* **Task description**: Give back every line of the material below that has the string "Zobrazit".
○ ○ ○ ○ ○
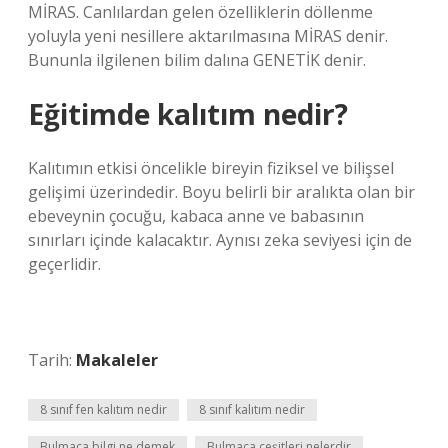
MİRAS. Canlılardan gelen özelliklerin döllenme
yoluyla yeni nesillere aktarılmasına MİRAS denir.
Bununla ilgilenen bilim dalına GENETİK denir.
Eğitimde kalıtım nedir?
Kalıtımın etkisi öncelikle bireyin fiziksel ve bilişsel
gelişimi üzerindedir. Boyu belirli bir aralıkta olan bir
ebeveynin çocuğu, kabaca anne ve babasının
sınırları içinde kalacaktır. Aynısı zeka seviyesi için de
geçerlidir.
Tarih:
Makaleler
8 sınıf fen kalıtım nedir
8 sınıf kalıtım nedir
Bulmaca bilgi ne demek
Bulmaca çeşitleri nelerdir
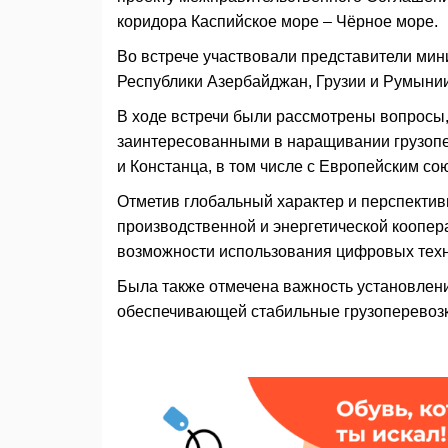
коридора Каспийское море – Чёрное море.
Во встрече участвовали представители мин
Республики Азербайджан, Грузии и Румыни
В ходе встречи были рассмотрены вопросы,
заинтересованными в наращивании грузопер
и Констанца, в том числе с Европейским со
Отметив глобальный характер и перспектив
производственной и энергетической коопера
возможности использования цифровых тех
Была также отмечена важность установлени
обеспечивающей стабильные грузоперевоз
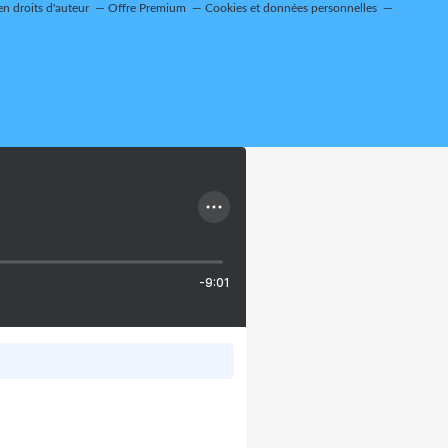
n droits d'auteur
Offre Premium
Cookies et données personnelles
-9:01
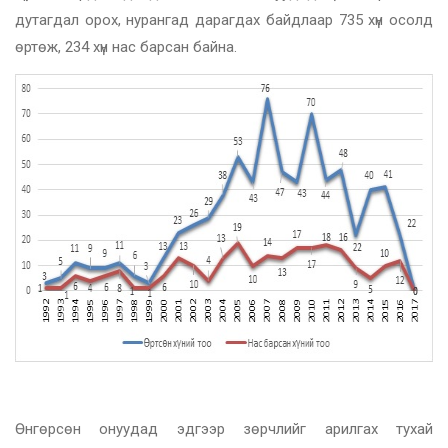
дутагдал орох, нурангад дарагдах байдлаар 735 хүн осолд
өртөж, 234 хүн нас барсан байна.
Өнгөрсөн онуудад эдгээр зөрчлийг арилгах тухай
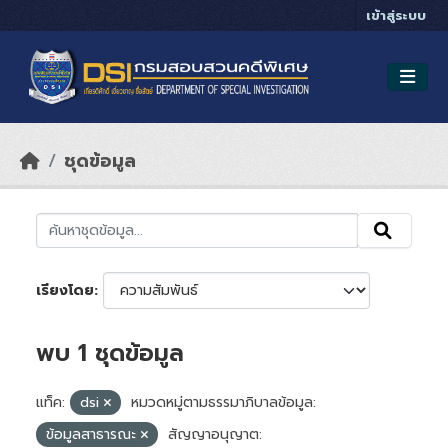
Skip to main content
เข้าสู่ระบบ
ชุดข้อมูล
เรียงโดย
พบ 1 ชุดข้อมูล
แท็ค:
dsi
หมวดหมู่ตามธรรมาภิบาลข้อมูล:
ข้อมูลสาธารณะ
สัญญาอนุญาต:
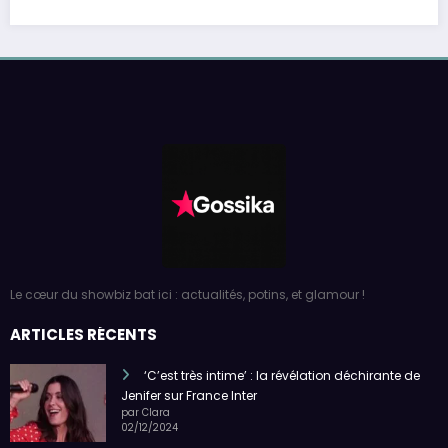
Le cœur du showbiz bat ici : actualités, potins, et glamour !
ARTICLES RÉCENTS
‘C’est très intime’ : la révélation déchirante de
Jenifer sur France Inter
par Clara
02/12/2024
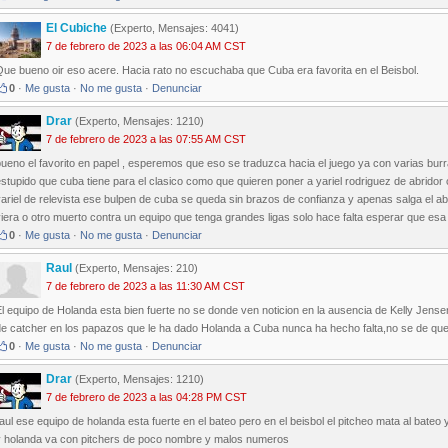
El Cubiche
(Experto, Mensajes: 4041)
7 de febrero de 2023 a las 06:04 AM CST
ue bueno oir eso acere. Hacia rato no escuchaba que Cuba era favorita en el Beisbol.
0
·
Me gusta
·
No me gusta
·
Denunciar
Drar
(Experto, Mensajes: 1210)
7 de febrero de 2023 a las 07:55 AM CST
ueno el favorito en papel , esperemos que eso se traduzca hacia el juego ya con varias bu
stupido que cuba tiene para el clasico como que quieren poner a yariel rodriguez de abridor c
ariel de relevista ese bulpen de cuba se queda sin brazos de confianza y apenas salga el a
iera o otro muerto contra un equipo que tenga grandes ligas solo hace falta esperar que es
0
·
Me gusta
·
No me gusta
·
Denunciar
Raul
(Experto, Mensajes: 210)
7 de febrero de 2023 a las 11:30 AM CST
l equipo de Holanda esta bien fuerte no se donde ven noticion en la ausencia de Kelly Jensen
de catcher en los papazos que le ha dado Holanda a Cuba nunca ha hecho falta,no se de que
0
·
Me gusta
·
No me gusta
·
Denunciar
Drar
(Experto, Mensajes: 1210)
7 de febrero de 2023 a las 04:28 PM CST
aul ese equipo de holanda esta fuerte en el bateo pero en el beisbol el pitcheo mata al bateo
y holanda va con pitchers de poco nombre y malos numeros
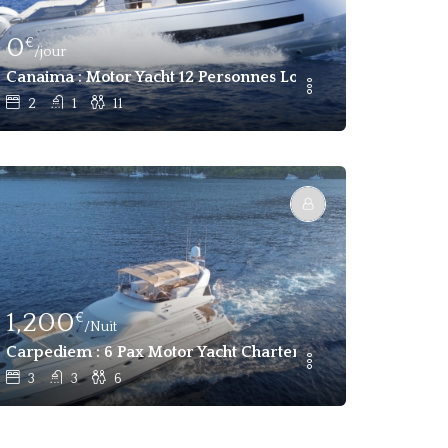
0
€
/jour
Canaima : Motor Yacht 12 Personnes Location Journalière I
2
1
11
1,200
€
/Nuit
Yacht Événementiel - Location Exclusive À Istanbul
Carpediem : 6 Pax Motor Yacht Charter Gocek
3
3
6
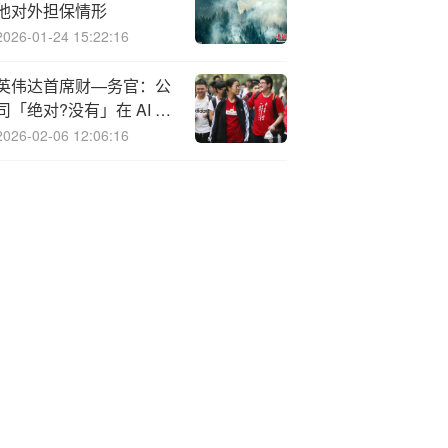
他对外担保情形
2026-01-24 15:22:16
英伟达首席财—务官：公
司「绝对?没有」在 AI 竞
赛中失去领先地位
2026-02-06 12:06:16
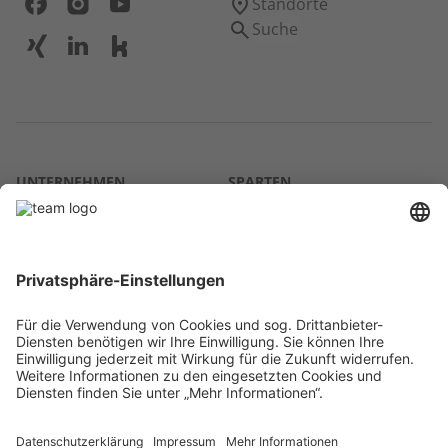
Standorte
Suche
UNTERNEHMEN
SPARTEN
Über uns
Agrar
team SE
Bau
Karriere
Energie
Presse
Kontakt
RECHTLICHES
Impressum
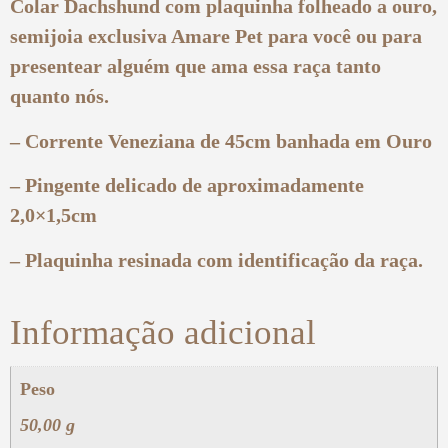
Colar Dachshund com plaquinha folheado a ouro,
semijoia exclusiva Amare Pet para você ou para
presentear alguém que ama essa raça tanto
quanto nós.
– Corrente Veneziana de 45cm banhada em Ouro
– Pingente delicado de aproximadamente
2,0×1,5cm
– Plaquinha resinada com identificação da raça.
Informação adicional
Peso
50,00 g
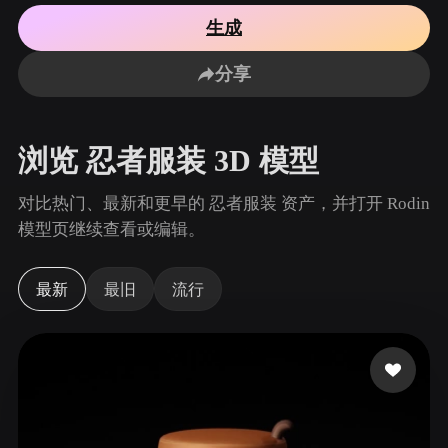
用例
AI 图像重混
AI HDRI 生成器
3D 网格 편집기
生成
3D Printing
Animation
AI 图像增强器
3D 模型搜索引擎
分享
Game
Automotive
AI 纹理生成器
SVG 转 3D 转换器
Development
Design
NFT Creation
E-commerce
浏览 忍者服装 3D 模型
Character
VR/AR
Design
对比热门、最新和更早的 忍者服装 资产，并打开 Rodin
Metaverse
Jewelry Design
模型页继续查看或编辑。
Mechanical
Engineering
最新
最旧
流行
插件
Blender
Unity
Unreal
Godot
Maya
3DS Max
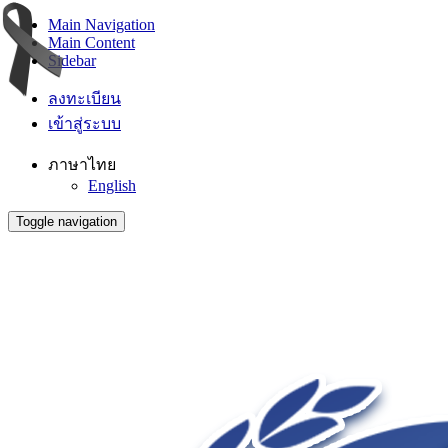
Main Navigation
Main Content
Sidebar
ลงทะเบียน
เข้าสู่ระบบ
ภาษาไทย
English
Toggle navigation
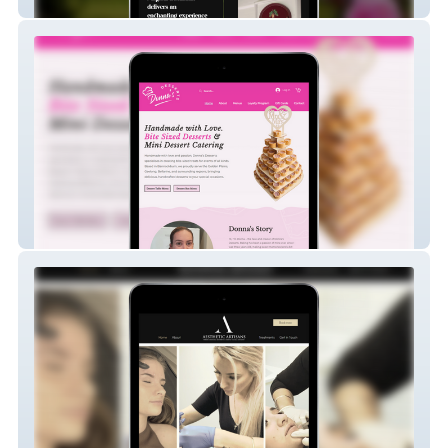
Magical Lucindale
Donnas Desserts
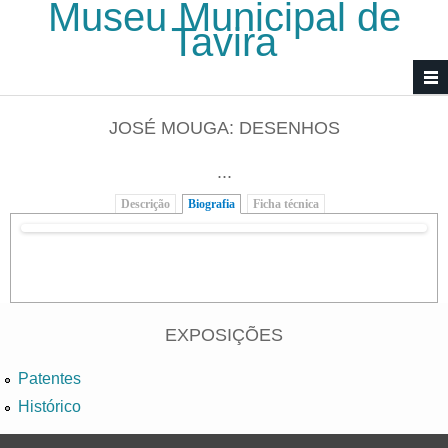
Museu Municipal de
Passar para o conteúdo principal
Tavira
JOSÉ MOUGA: DESENHOS
...
Descrição
Biografia
(separador ativo)
Ficha técnica
EXPOSIÇÕES
Patentes
Histórico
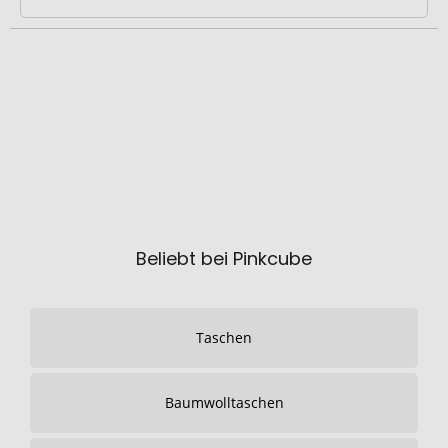
Beliebt bei Pinkcube
Taschen
Baumwolltaschen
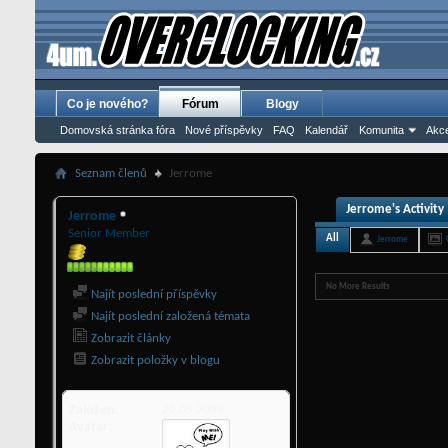
Co je nového?
Fórum
Blogy
Domovská stránka fóra
Nové příspěvky
FAQ
Kalendář
Komunita
Akce
Seznam členů
Jerrome
Jerrome's Activity
Jerrome
Senior Member
All
Jerrome
No More Results
Najít poslední příspěvky
Najít poslední založená témata
Zobrazit články
Zobrazit položky v blogu
Založen
20.05.2003
Avatar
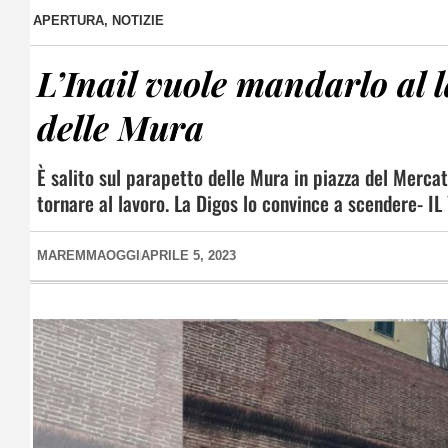
APERTURA
,
NOTIZIE
L’Inail vuole mandarlo al l
delle Mura
È salito sul parapetto delle Mura in piazza del Mercat
tornare al lavoro. La Digos lo convince a scendere- I
MAREMMAOGGI
APRILE 5, 2023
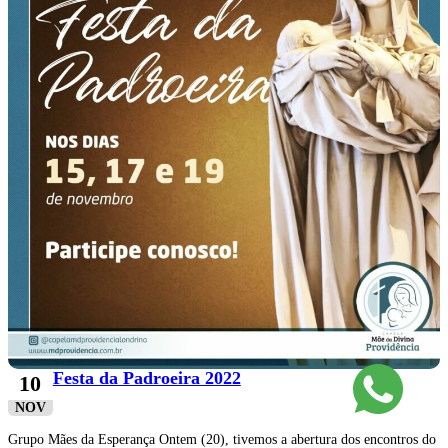
Festa da Padroeira 2022
10
NOV
Grupo Mães da Esperança Ontem (20), tivemos a abertura dos encontros do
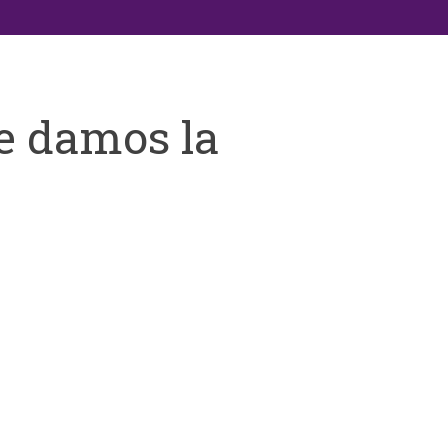
e damos la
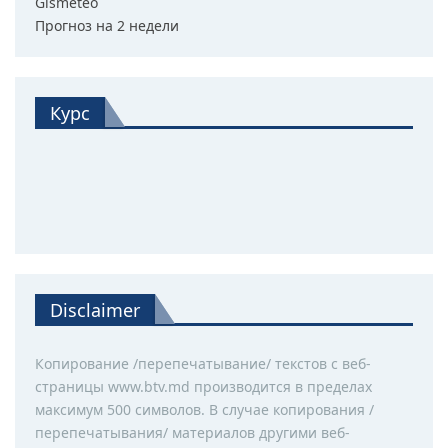
Gismeteo
Прогноз на 2 недели
Курс
Disclaimer
Копирование /перепечатывание/ текстов с веб-
страницы www.btv.md производится в пределах
максимум 500 символов. В случае копирования /
перепечатывания/ материалов другими веб-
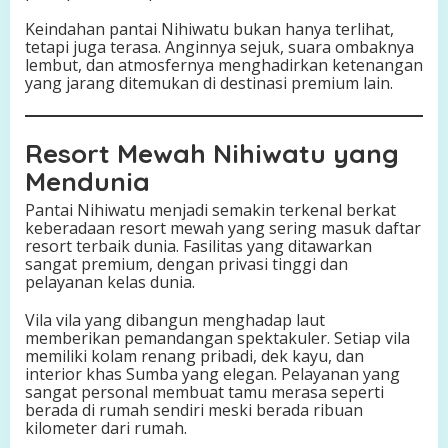
Keindahan pantai Nihiwatu bukan hanya terlihat,
tetapi juga terasa. Anginnya sejuk, suara ombaknya
lembut, dan atmosfernya menghadirkan ketenangan
yang jarang ditemukan di destinasi premium lain.
Resort Mewah Nihiwatu yang
Mendunia
Pantai Nihiwatu menjadi semakin terkenal berkat
keberadaan resort mewah yang sering masuk daftar
resort terbaik dunia. Fasilitas yang ditawarkan
sangat premium, dengan privasi tinggi dan
pelayanan kelas dunia.
Vila vila yang dibangun menghadap laut
memberikan pemandangan spektakuler. Setiap vila
memiliki kolam renang pribadi, dek kayu, dan
interior khas Sumba yang elegan. Pelayanan yang
sangat personal membuat tamu merasa seperti
berada di rumah sendiri meski berada ribuan
kilometer dari rumah.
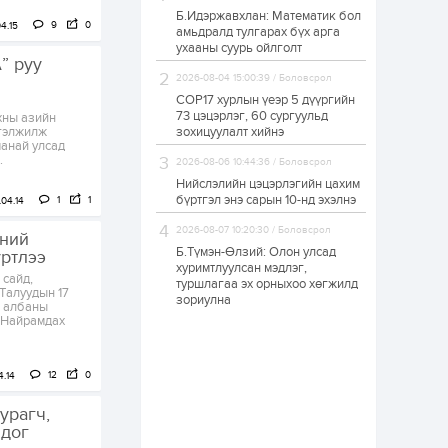
Б.Идэржавхлан: Математик бол
Н.Номтойбаяр:
9
0
4.15
амьдралд тулгарах бүх арга
Аймгуудад
ухааны суурь ойлголт
тулгамдаж буй
” руу
асуудлуудыг долоо
хоног бүр Засгийн
2026-08-04 15:00:39 / Боловсрол
газрын...
COP17 хурлын үеэр 5 дүүргийн
1 өдөр
0
0
73 цэцэрлэг, 60 сургуульд
хны азийн
УИХ-ын дарга
ргэлжилж
зохицуулалт хийнэ
С.Бямбацогт төрийг
манай улсад
төлөөлөн Сутай
.
2026-08-06 10:44:36 / Боловсрол
хайрхны тэнгэрийг
тахих төрийн
Нийслэлийн цэцэрлэгийн цахим
тахилгад оролцлоо
бүртгэл энэ сарын 10-нд эхэлнэ
1
1
04.14
1 өдөр
2
0
2026-08-07 10:20:30 / Боловсрол
“Хотын дарга сонсож
сний
байна” 150150 тусгай
Б.Түмэн-Өлзий: Олон улсад
үртлээ
дугаарыг
хуримтлуулсан мэдлэг,
наймдугаар сарын
 сайд,
туршлагаа эх орныхоо хөгжилд
14-нөөс ажиллуулж...
Талуудын 17
зориулна
н албаны
1 өдөр
0
0
 Найрамдах
“Чингис хаан” олон
улсын нисэх буудал
руу нийтийн тээврийн
12
0
4.14
автобус 24 цагаар
үйлчилж байна
урагч,
1 өдөр
1
0
чдог
Нийслэлийн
○ ○ ○ ○ ○
* **Reply to the task**:
Zobrazit články
Zobrazit položky v blogu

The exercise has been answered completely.